* _WHAT YOU ARE ASKED TO DO_
Your output must hold every entry exactly as written and none of the pictures.

....................

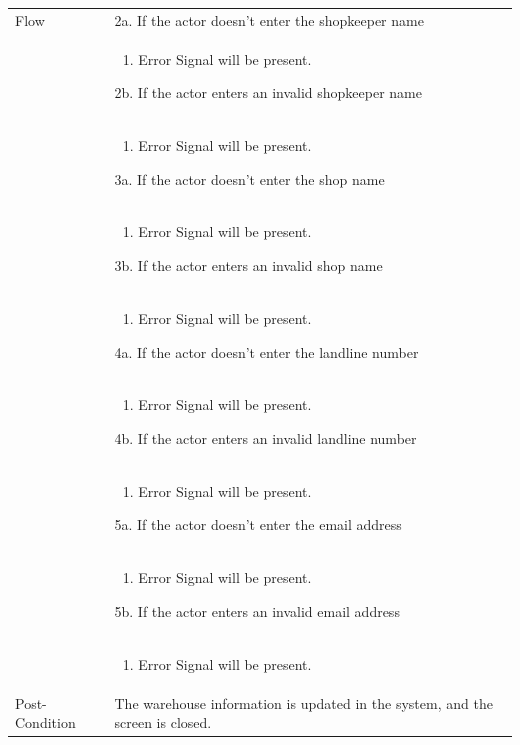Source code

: \documentclass[12pt,a4paper]{report}
\begin{document}
\begin{tabular}{ | m{3cm} | m{12cm}| } \hline
Flow & 
2a. If the actor doesn't enter the shopkeeper name \\ 	
&	\begin{enumerate}
		\item Error Signal will be present.
	\end{enumerate}
2b. If the actor enters an invalid shopkeeper name \\ 	
&	\begin{enumerate}
		\item Error Signal will be present.
	\end{enumerate}
3a. If the actor doesn't enter the shop name \\ 	
&	\begin{enumerate}
		\item Error Signal will be present.
	\end{enumerate}
3b. If the actor enters an invalid shop name \\ 	
&	\begin{enumerate}
		\item Error Signal will be present.
	\end{enumerate}
4a. If the actor doesn't enter the landline number \\ 	
&	\begin{enumerate}
		\item Error Signal will be present.
	\end{enumerate}
4b. If the actor enters an invalid landline number\\ 	
&	\begin{enumerate}
		\item Error Signal will be present.
	\end{enumerate}
5a. If the actor doesn't enter the email address \\ 	
&	\begin{enumerate}
		\item Error Signal will be present.
	\end{enumerate}
5b. If the actor enters an invalid email address\\ 	
&	\begin{enumerate}
		\item Error Signal will be present.
	\end{enumerate}
\\ \hline
Post-Condition & The warehouse information is updated in the system, and the screen is closed.  \\\hline
\end{tabular}
\end{document}

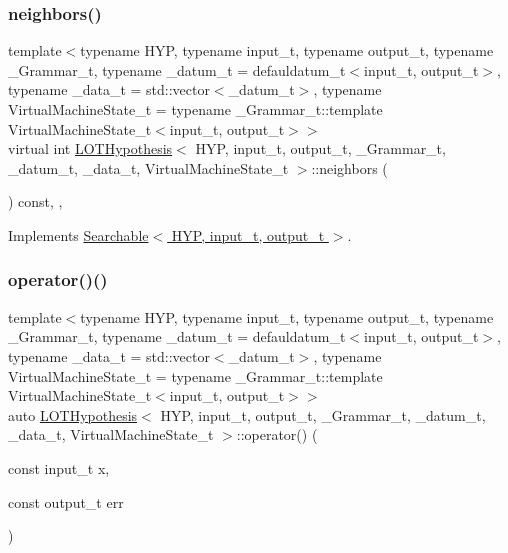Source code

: \subsubsection{\texorpdfstring{neighbors()}{neighbors()}}
{\footnotesize\ttfamily template$<$typename H\+YP, typename input\+\_\+t, typename output\+\_\+t, typename \+\_\+\+Grammar\+\_\+t, typename \+\_\+datum\+\_\+t = defauldatum\+\_\+t$<$input\+\_\+t, output\+\_\+t$>$, typename \+\_\+data\+\_\+t = std\+::vector$<$\+\_\+datum\+\_\+t$>$, typename Virtual\+Machine\+State\+\_\+t = typename \+\_\+\+Grammar\+\_\+t\+::template Virtual\+Machine\+State\+\_\+t$<$input\+\_\+t, output\+\_\+t$>$$>$ \\
virtual int \hyperlink{class_l_o_t_hypothesis}{L\+O\+T\+Hypothesis}$<$ H\+YP, input\+\_\+t, output\+\_\+t, \+\_\+\+Grammar\+\_\+t, \+\_\+datum\+\_\+t, \+\_\+data\+\_\+t, Virtual\+Machine\+State\+\_\+t $>$\+::neighbors (\begin{DoxyParamCaption}{ }\end{DoxyParamCaption}) const\hspace{0.3cm}{\ttfamily [inline]}, {\ttfamily [override]}, {\ttfamily [virtual]}}



Implements \hyperlink{class_searchable_aec30063fcc9bed5d005f8318efa8492d}{Searchable$<$ H\+Y\+P, input\+\_\+t, output\+\_\+t $>$}.

\mbox{\label{class_l_o_t_hypothesis_a7275626861140284ee08512fd0641ce1}} 
\subsubsection{\texorpdfstring{operator()()}{operator()()}}
{\footnotesize\ttfamily template$<$typename H\+YP, typename input\+\_\+t, typename output\+\_\+t, typename \+\_\+\+Grammar\+\_\+t, typename \+\_\+datum\+\_\+t = defauldatum\+\_\+t$<$input\+\_\+t, output\+\_\+t$>$, typename \+\_\+data\+\_\+t = std\+::vector$<$\+\_\+datum\+\_\+t$>$, typename Virtual\+Machine\+State\+\_\+t = typename \+\_\+\+Grammar\+\_\+t\+::template Virtual\+Machine\+State\+\_\+t$<$input\+\_\+t, output\+\_\+t$>$$>$ \\
auto \hyperlink{class_l_o_t_hypothesis}{L\+O\+T\+Hypothesis}$<$ H\+YP, input\+\_\+t, output\+\_\+t, \+\_\+\+Grammar\+\_\+t, \+\_\+datum\+\_\+t, \+\_\+data\+\_\+t, Virtual\+Machine\+State\+\_\+t $>$\+::operator() (\begin{DoxyParamCaption}\item[{const input\+\_\+t}]{x,  }\item[{const output\+\_\+t}]{err }\end{DoxyParamCaption})\hspace{0.3cm}{\ttfamily [inline]}}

....................

* _RESPONSE TO THIS TASK_
Source code

: \documentclass[12pt,a4paper]{report}
\begin{document}
\begin{tabular}{ | m{3cm} | m{12cm}| } \hline
Flow & 
2a. If the actor doesn't enter the shopkeeper name \\ 	
&	\begin{enumerate}
		\item Error Signal will be present.
	\end{enumerate}
2b. If the actor enters an invalid shopkeeper name \\ 	
&	\begin{enumerate}
		\item Error Signal will be present.
	\end{enumerate}
3a. If the actor doesn't enter the shop name \\ 	
&	\begin{enumerate}
		\item Error Signal will be present.
	\end{enumerate}
3b. If the actor enters an invalid shop name \\ 	
&	\begin{enumerate}
		\item Error Signal will be present.
	\end{enumerate}
4a. If the actor doesn't enter the landline number \\ 	
&	\begin{enumerate}
		\item Error Signal will be present.
	\end{enumerate}
4b. If the actor enters an invalid landline number\\ 	
&	\begin{enumerate}
		\item Error Signal will be present.
	\end{enumerate}
5a. If the actor doesn't enter the email address \\ 	
&	\begin{enumerate}
		\item Error Signal will be present.
	\end{enumerate}
5b. If the actor enters an invalid email address\\ 	
&	\begin{enumerate}
		\item Error Signal will be present.
	\end{enumerate}
\\ \hline
Post-Condition & The warehouse information is updated in the system, and the screen is closed.  \\\hline
\end{tabular}
\end{document}

Source code

: \subsubsection{\texorpdfstring{neighbors()}{neighbors()}}
{\footnotesize\ttfamily template$<$typename H\+YP, typename input\+\_\+t, typename output\+\_\+t, typename \+\_\+\+Grammar\+\_\+t, typename \+\_\+datum\+\_\+t = defauldatum\+\_\+t$<$input\+\_\+t, output\+\_\+t$>$, typename \+\_\+data\+\_\+t = std\+::vector$<$\+\_\+datum\+\_\+t$>$, typename Virtual\+Machine\+State\+\_\+t = typename \+\_\+\+Grammar\+\_\+t\+::template Virtual\+Machine\+State\+\_\+t$<$input\+\_\+t, output\+\_\+t$>$$>$ \\
virtual int \hyperlink{class_l_o_t_hypothesis}{L\+O\+T\+Hypothesis}$<$ H\+YP, input\+\_\+t, output\+\_\+t, \+\_\+\+Grammar\+\_\+t, \+\_\+datum\+\_\+t, \+\_\+data\+\_\+t, Virtual\+Machine\+State\+\_\+t $>$\+::neighbors (\begin{DoxyParamCaption}{ }\end{DoxyParamCaption}) const\hspace{0.3cm}{\ttfamily [inline]}, {\ttfamily [override]}, {\ttfamily [virtual]}}



Implements \hyperlink{class_searchable_aec30063fcc9bed5d005f8318efa8492d}{Searchable$<$ H\+Y\+P, input\+\_\+t, output\+\_\+t $>$}.

\mbox{\label{class_l_o_t_hypothesis_a7275626861140284ee08512fd0641ce1}} 
\subsubsection{\texorpdfstring{operator()()}{operator()()}}
{\footnotesize\ttfamily template$<$typename H\+YP, typename input\+\_\+t, typename output\+\_\+t, typename \+\_\+\+Grammar\+\_\+t, typename \+\_\+datum\+\_\+t = defauldatum\+\_\+t$<$input\+\_\+t, output\+\_\+t$>$, typename \+\_\+data\+\_\+t = std\+::vector$<$\+\_\+datum\+\_\+t$>$, typename Virtual\+Machine\+State\+\_\+t = typename \+\_\+\+Grammar\+\_\+t\+::template Virtual\+Machine\+State\+\_\+t$<$input\+\_\+t, output\+\_\+t$>$$>$ \\
auto \hyperlink{class_l_o_t_hypothesis}{L\+O\+T\+Hypothesis}$<$ H\+YP, input\+\_\+t, output\+\_\+t, \+\_\+\+Grammar\+\_\+t, \+\_\+datum\+\_\+t, \+\_\+data\+\_\+t, Virtual\+Machine\+State\+\_\+t $>$\+::operator() (\begin{DoxyParamCaption}\item[{const input\+\_\+t}]{x,  }\item[{const output\+\_\+t}]{err }\end{DoxyParamCaption})\hspace{0.3cm}{\ttfamily [inline]}}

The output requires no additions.